Title:Uniform simplicity for subgroups of piecewise continuous bijections of the unit interval

Abstract:Let $I=[0,1)$ and $\mathcal{PC}(I)$ [resp. $\mathcal{PC}^+(I)$] be the quotient group of the group of all piecewise continuous [resp. piecewise continuous and orientation preserving] bijections of $I$ by its normal subgroup consisting in elements with finite support (i.e. that are trivial except at possibly finitely many points). Unpublished Theorems of Arnoux ([Arn81b]) state that $\mathcal{PC}^+(I)$ and certain groups of interval exchanges are simple, their proofs are the purpose of the Appendix. Dealing with piecewise direct affine maps, we prove the simplicity of the group $\mathcal A^+(I)$ (see Definition 1.6). These results can be improved. Indeed, a group $G$ is uniformly simple if there exists a positive integer $N$ such that for any $f,\phi \in G\setminus\{Id\}$, the element $\phi$ can be written as a product of at most $N$ conjugates of $f$ or $f^{-1}$.
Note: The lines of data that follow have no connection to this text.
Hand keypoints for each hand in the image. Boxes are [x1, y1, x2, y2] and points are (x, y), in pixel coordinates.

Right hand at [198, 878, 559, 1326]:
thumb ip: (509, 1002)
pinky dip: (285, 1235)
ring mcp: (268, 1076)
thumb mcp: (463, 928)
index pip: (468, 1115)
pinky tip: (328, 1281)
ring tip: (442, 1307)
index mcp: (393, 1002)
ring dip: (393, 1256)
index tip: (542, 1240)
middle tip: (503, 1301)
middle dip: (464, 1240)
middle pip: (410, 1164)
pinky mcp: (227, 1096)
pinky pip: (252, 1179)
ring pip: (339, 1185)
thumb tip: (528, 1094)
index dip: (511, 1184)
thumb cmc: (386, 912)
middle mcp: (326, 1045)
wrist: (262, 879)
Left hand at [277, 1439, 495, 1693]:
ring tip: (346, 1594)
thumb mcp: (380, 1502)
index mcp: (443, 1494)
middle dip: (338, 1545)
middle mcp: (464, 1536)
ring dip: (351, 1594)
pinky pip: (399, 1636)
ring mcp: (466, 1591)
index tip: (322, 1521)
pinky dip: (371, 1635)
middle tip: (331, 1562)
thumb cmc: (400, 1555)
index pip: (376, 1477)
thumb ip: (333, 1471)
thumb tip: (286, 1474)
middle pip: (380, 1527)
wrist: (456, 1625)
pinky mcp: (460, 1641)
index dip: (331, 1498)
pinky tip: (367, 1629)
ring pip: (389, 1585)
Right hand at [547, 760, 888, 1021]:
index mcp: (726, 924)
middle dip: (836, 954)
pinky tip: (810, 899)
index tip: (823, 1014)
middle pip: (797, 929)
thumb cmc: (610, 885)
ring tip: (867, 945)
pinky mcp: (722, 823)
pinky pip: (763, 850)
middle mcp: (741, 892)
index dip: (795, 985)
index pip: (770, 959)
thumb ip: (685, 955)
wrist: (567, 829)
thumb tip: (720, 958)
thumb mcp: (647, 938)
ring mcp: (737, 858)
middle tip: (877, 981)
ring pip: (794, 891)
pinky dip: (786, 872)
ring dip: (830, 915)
We provide conditions which guarantee that a subgroup $G$ of $\mathcal{PC}(I)$ is uniformly simple. As Corollaries, we obtain that $\mathcal{PC}(I)$, $\mathcal{PC}^+(I)$, $PL^+ (\mathbb S^1)$, $\mathcal A(I)$, $\mathcal A^+(I)$ and some Thompson like groups included the Thompson group $T$ are uniformly simple.